Consultant Inbound Marketing au sein de l'agence 1min30, Je suis un adepte du Marketing 3.0, Webmarketing et développement du Bouche à Oreille. Chasseur et Décrypteur de tendances à mes heures perdues, je suis ouvert à tout échange et dialogue avec plaisir. N'hésitez pas à me contacter via Facebook ou Twitter :-)

 


4 Commentaires

  1. On dit souvent que les bad buzz sont émotionnelles. Il n’en est pourtant rien. 30% des cas de bad buzz (sur N=139) sont des bad buzz rationnels/ de critique.

    Ici, nous sommes dans un cas de critique rationnel, basé sur les normes. Le bruit de la vidéo avant bad buzz, même s’il fait le même bruit que celui d’après la vidéo n’est absolument pas le même pour la simple raison que ce ne sont pas les mêmes publics ( Grand public Vs Communauté marketing & communication) : il n’y a donc pas d’ascenseur émotionnel.

    Allons plus loin même en disant que les gens qui ont aimé la vidéo sont déjà partis depuis longtemps vers une autre info, un autre buzz, une autre émotion.

    • Je suis à la fois en accord et en désaccord avec ce que tu dis.

      Je suis d’accord concernant le fait que la majorité du bad buzz ici prend sa source dans le rationnel et se base sur des éléments logiques clairement définis.

      En revanche, mon travail autour de cet article ne résulte pas uniquement d’une simple analyse et retranscription des faits. Je suis alors discuter avec quelques blogueurs qui ont réagis à l’article de MinuteBuzz. L’un de ces blogueurs m’a expliqué que durant la vidéo il ressentait une forte émotion, qui ne serait pas « ému » face à ce genre de vidéo ?. Bref, à la fin de la vidéo, il s’est senti duper et donc extrêmement déçu. Passer d’une forte émotion positive à une forte émotion négative ressemble selon moi à un ascenseur émotionnel.

      Il y a donc selon moi une partie rationnelle, comme tu as raison de le souligner, mais également une partie davantage émotionnelle qui va jouer sur les sentiments ressentis.
      A cela s’ajoute aussi l’animosité que beaucoup ont envers MinuteBuzz et Maxime Barbier, qui ne jouit pas d’une réputation exceptionnelle d’après mes recherches.
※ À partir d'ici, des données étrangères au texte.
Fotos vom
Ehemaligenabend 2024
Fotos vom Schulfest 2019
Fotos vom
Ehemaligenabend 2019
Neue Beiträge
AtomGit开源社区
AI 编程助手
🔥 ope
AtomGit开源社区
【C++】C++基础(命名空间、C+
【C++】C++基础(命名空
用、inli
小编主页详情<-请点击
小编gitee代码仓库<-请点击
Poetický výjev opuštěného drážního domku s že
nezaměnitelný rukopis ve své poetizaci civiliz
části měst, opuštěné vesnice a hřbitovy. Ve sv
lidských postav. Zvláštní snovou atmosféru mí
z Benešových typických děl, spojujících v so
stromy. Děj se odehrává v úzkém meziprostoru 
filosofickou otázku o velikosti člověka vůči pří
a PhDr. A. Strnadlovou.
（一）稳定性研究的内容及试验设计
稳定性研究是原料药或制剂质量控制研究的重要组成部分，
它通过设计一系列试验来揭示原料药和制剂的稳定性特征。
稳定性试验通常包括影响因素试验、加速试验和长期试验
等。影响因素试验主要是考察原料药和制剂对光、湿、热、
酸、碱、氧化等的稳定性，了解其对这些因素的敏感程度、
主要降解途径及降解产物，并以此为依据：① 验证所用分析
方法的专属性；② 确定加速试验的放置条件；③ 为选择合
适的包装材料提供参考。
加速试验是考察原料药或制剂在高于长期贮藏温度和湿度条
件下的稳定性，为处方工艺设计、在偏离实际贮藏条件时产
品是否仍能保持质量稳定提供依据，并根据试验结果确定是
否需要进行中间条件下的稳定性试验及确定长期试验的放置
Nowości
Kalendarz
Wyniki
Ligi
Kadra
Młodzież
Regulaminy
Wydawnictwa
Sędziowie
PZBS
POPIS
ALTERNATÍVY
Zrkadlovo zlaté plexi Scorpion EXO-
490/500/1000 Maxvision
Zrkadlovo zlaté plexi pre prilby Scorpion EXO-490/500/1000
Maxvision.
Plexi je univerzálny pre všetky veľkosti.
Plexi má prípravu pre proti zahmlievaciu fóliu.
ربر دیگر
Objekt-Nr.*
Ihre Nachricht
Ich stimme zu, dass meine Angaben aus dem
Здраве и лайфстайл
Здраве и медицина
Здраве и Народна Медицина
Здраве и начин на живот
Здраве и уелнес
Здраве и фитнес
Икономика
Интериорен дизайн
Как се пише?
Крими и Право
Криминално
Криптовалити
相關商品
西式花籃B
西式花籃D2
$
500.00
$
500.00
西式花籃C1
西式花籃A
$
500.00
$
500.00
  2. Maxime Barbier avait deja écarté lachement le cofondateur de MinuteBuzz, pas etonnant de le retrouver ds ce genre de petrin.

    • En effet, j’ai pu lire plusieurs articles autour de cette affaire. C’est vrai que cela semble très moche, mais je ne me prononcerai pas, étant trop loin de connaître toute la vérité sur l’histoire.
      En revanche, comme j’ai pu dire dans mon précédent commentaire, cet ensemble d’événements ne font qu’éroder l’image de Maxime Barbier et donc de MinuteBuzz pour qui l’image de son co-fondateur est plus qu’associée.